UofM's FedEx Institute of Technology Invests in Four New Technologies
September 27, 2018 - The FedEx Institute of Technology at the University of Memphis recently awarded $80,000 in development grants to university researchers. The funds will be used to support the development of four new, commercially promising projects
"Every research idea or invention has an innovative dimension that can impact our larger world," said Dr. Jasbir Dhaliwal, executive vice president of Research and Innovation. "We see great possibilities in these four new technology inventions. This investment we are making today will help flesh out their patent potential and identify possible application areas."
The winning projects include molecular research to reduce surface bacterial and increase antibiotic efficacy, an ultrasonic aerosol dispenser for additive manufacturing use, a new cancer detection technology, and a project to support tendon and ligament reconstruction.
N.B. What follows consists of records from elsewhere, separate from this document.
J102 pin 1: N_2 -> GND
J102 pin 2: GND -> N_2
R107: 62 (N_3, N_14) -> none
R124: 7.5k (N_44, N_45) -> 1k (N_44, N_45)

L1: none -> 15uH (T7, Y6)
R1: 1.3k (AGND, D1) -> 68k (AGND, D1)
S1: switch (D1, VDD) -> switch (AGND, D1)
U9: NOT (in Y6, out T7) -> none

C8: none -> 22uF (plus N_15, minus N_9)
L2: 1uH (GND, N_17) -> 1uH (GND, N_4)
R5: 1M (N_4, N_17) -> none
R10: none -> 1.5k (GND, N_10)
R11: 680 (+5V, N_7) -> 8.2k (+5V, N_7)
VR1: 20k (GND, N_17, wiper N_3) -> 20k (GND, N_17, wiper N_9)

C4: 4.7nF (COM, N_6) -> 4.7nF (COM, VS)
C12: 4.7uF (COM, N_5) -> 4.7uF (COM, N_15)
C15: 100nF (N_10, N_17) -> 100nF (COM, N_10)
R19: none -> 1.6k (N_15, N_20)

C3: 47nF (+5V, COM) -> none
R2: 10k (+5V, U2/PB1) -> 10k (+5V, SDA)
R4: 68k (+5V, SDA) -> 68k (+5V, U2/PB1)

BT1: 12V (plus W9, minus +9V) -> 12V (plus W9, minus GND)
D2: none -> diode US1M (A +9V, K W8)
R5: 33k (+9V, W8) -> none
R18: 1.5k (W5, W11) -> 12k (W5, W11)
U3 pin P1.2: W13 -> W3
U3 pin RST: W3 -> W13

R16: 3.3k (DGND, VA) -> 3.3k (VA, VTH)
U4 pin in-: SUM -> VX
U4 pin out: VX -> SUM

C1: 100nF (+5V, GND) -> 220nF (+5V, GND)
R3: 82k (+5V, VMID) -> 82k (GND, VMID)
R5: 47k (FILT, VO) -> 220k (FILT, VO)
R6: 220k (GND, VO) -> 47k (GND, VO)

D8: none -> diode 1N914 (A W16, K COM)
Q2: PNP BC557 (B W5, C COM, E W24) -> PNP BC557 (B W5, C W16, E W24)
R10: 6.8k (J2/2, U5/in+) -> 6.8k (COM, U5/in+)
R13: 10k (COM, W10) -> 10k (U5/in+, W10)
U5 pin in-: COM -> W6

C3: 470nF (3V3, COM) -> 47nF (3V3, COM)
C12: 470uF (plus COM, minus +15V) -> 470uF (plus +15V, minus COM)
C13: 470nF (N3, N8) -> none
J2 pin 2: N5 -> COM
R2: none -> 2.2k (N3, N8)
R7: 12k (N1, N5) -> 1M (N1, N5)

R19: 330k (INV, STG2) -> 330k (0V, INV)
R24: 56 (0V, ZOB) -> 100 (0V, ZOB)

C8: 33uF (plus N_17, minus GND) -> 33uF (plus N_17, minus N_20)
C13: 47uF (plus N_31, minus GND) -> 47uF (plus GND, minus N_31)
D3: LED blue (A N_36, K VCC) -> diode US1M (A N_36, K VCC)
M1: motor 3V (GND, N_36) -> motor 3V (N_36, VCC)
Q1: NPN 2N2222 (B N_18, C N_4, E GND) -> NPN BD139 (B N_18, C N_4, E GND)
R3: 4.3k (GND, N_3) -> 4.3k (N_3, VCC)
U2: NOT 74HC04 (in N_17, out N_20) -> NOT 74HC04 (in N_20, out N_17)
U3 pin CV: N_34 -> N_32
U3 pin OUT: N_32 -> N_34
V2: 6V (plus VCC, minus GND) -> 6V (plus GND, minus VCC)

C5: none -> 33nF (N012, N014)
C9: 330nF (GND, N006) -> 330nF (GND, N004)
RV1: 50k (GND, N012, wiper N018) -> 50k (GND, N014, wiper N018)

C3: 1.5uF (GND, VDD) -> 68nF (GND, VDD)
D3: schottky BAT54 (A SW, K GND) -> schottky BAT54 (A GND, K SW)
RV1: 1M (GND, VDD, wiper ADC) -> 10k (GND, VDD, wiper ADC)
Additional details on the projects are provided below.
• "Cyclopropyl Fatty Acid Signaling Molecule Analogs and Methods for Use in Controlling Microbial Biofilms." Principal investigators are Dr. Amber Jennings and Daniel Lee Baker.
Bacterial attachment to surfaces can cause deadly infection and patient complications, especially for patients with implanted devices. The researchers have synthesized a molecule, 2CP, that shows efficacy in removing bacteria from a surface, preventing bacteria from growing and increasing antibiotic efficacy against infectious bacteria.
• "Ultrasonic Dispersion of Cohesive Dry Powders." The principal investigator is Dr. Ranganathan Gopalakrishnan.
Researchers have developed an ultrasonic disperser for dispersing dry powders as aerosols at high concentration for sustained periods of time. Through the use of FIT funds, they will develop a set of optimal operating conditions in which the aerosol generation can be controlled for additive manufacturing and other applications.
• "Single Vesicle Technology for Early Cancer Detection." Principal investigators are Drs. Xiaohua Huang and Thang Ba Hoang.
Researchers propose to develop a cost-effective method that has the potential to detect different types of cancer at early stages. It is a new way to diagnose cancer by investigating a type of tiny particles (called exosomes) in body fluids such as blood, urine and saliva. The method can spot individual cancer-derived exosomes in a vast background of healthy exosomes, and thus detects cancer in early stage.
• "CRISPR-based Synthetic Gene Regulatory Networks for Tissue Engineering and Regenerative Medicine." The principal investigator is Dr. Gary Bowlin.
Tendon and ligament reconstruction surgical procedures have high failure rates because the anchor points into the bone are not regenerated properly. The project will use CRISPR technology (to generate genetic circuits and create programmed cells) in combination with a nanofiber template, mimicking the fibrous nature of the tissue, to engineer proper regeneration of these complex anchors. This strategy may result in better outcomes for tendon and ligament reconstruction procedures, leading to an improved quality of life and a reduction in the societal costs associated with ligament and tendon repair failures.